Кольнувшее затылок, будто иглой, беспокойство напоминало головную боль, которую неизменно вызывали резкие изменения погоды. Смертельной она не была, но заставляла то и дело о себе вспоминать, сбивая с привычного ритма жизни. На неизвестно каком году он решил перестать удивляться, что вообще подвержен свойственному людям недугу.
Из-за таких мелких неприятных эпизодов, которые можно было бы легко забыть, имей судьба достойное чувство юмора, окружающие вещи превращались в мало важные, и каждая минута жизни в них проходила с тем, чтобы отследить новый ненавязчивый укол. К ним стоило подготавливаться морально, а иногда – физически.

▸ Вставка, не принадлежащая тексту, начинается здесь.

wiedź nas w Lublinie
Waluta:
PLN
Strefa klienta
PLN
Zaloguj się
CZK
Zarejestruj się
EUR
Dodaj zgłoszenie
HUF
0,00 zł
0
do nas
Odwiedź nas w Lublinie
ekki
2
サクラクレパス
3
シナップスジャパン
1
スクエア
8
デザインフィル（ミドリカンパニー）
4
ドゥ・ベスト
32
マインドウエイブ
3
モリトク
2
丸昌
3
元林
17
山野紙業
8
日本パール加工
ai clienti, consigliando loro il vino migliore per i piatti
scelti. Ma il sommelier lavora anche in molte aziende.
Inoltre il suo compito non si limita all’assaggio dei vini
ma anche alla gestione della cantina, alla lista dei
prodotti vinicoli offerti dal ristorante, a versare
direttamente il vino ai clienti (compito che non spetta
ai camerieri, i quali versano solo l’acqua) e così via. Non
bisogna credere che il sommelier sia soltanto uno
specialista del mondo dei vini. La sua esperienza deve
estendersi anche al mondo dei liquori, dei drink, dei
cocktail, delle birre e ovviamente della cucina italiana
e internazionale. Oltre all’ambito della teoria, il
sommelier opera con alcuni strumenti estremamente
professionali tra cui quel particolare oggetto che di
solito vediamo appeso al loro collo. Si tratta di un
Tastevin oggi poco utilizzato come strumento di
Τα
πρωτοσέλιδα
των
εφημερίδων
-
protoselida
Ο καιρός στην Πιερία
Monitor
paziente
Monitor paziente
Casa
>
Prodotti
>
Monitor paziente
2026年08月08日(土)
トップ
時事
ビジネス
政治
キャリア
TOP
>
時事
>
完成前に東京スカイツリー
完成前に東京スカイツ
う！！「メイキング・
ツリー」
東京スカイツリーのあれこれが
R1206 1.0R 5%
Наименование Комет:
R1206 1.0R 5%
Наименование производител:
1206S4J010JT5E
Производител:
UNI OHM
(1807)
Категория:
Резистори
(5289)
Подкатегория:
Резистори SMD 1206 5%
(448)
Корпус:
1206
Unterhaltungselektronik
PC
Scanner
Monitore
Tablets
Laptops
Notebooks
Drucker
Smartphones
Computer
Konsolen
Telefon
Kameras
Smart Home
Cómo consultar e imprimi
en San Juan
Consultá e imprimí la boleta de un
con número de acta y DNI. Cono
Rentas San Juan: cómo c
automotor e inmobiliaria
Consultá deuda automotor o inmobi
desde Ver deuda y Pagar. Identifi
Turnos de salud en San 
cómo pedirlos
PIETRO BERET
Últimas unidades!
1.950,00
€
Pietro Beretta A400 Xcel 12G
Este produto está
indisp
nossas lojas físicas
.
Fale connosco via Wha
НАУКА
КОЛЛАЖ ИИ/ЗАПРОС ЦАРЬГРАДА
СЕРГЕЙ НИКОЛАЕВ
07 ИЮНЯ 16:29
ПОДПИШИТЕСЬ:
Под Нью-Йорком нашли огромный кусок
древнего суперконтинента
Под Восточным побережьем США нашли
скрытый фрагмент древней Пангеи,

Последний раз, когда он в этом веке страдал мигренью, основывавшейся на смене погоды, Иблис, как ни хотел, не мог воспроизвести в памяти. В прежние времена подобное было частым явлением, но там и причины были другие – действительно раздражающие и бывшие, к сожалению, живыми существами, а не погодными явлениями. Неполадки в организме и территории, с которыми было связано возникновение дёргающих уколов боли, оказались ныне столь неожиданными, что усидеть на месте огненный не смог.
Резко выпрямившись, он едва не добавил к своим мизерным на общем фоне проблемам перерезанное горло. К реальности вернул испуганный вскрик цирюльника, донёсшийся до слуха с некоторым опозданием, и только после этого мир снова обрёл привычные краски и скорость.
– Князь, если позволите…
С минуту опасавшемуся за жизнь свою и правителя слуге не отвечали. Некоторое время назад ещё отпускавший с ним шуточки про несносных жён и не опасавшийся слишком сильно рассмешить мастера с лезвием в руках, ифрит не шевелился и смотрел вниз.
Наконец, перестав предаваться размышлениям, он со вздохом провёл когтистой ладонью по лицу, оставляя красные разводы на коже, и снова привалился спиной к бортику купели, запрокидывая голову.
– Дурные мысли беспокоят?– в ближайшее время никаких угроз завершению начатого дела не предвиделось, и цирюльник вернулся к работе.
Неподалёку с плеском вышла из купели женщина из числа тех, что отчаянно хотели сойти за молоденьких ифриток.
Кто-то был в своих стараниях успешнее, но к некоторым судьба, как этой даме, поворачивалась спиной. Результатом были пятна выжженной до белого цвета кожи на сероватом общем фоне. Были в Геенне мужчины, находившие в подобном привлекательность, но правителя гораздо меньше заботил оттенок тела очередной спутницы на ночь, в отличие от другой донельзя неприятной процедуры.
Цирюльник готов был поклясться, что при малейшем движении, так или иначе отзывавшемся на волосах ушедшей женщины, та слегка морщилась. Все из-за рядами поддерживавших некоторые пряди золотистых витых пластинок. В попытке стать лучшими среди лучших, сударыни Геенны перепробовали все, то и дело ухватывая идеи у белетовских «нимф», но и последние не были отчаянны настолько, чтобы делать украшения частью себя, вонзая навечно золото пластинок в кожу.
Иблис находил в таком добровольном истязании определённый шарм и нередко был не прочь лишний раз будто бы невзначай задеть причёски таких дам, которым каждое лёгкое перемещение пряди аукалось болью.
– Любишь ты вопросы задавать, когда лезвие мне у горла держишь,– хмыкнул ифрит, прикрывая глаза и едва слышно выдыхая.
– Вы в такие моменты любите пооткровенничать.
– Это досадное недоразумение.
На пару мгновений увлёкшись изучением сводчатых потолков, огненный расслабился.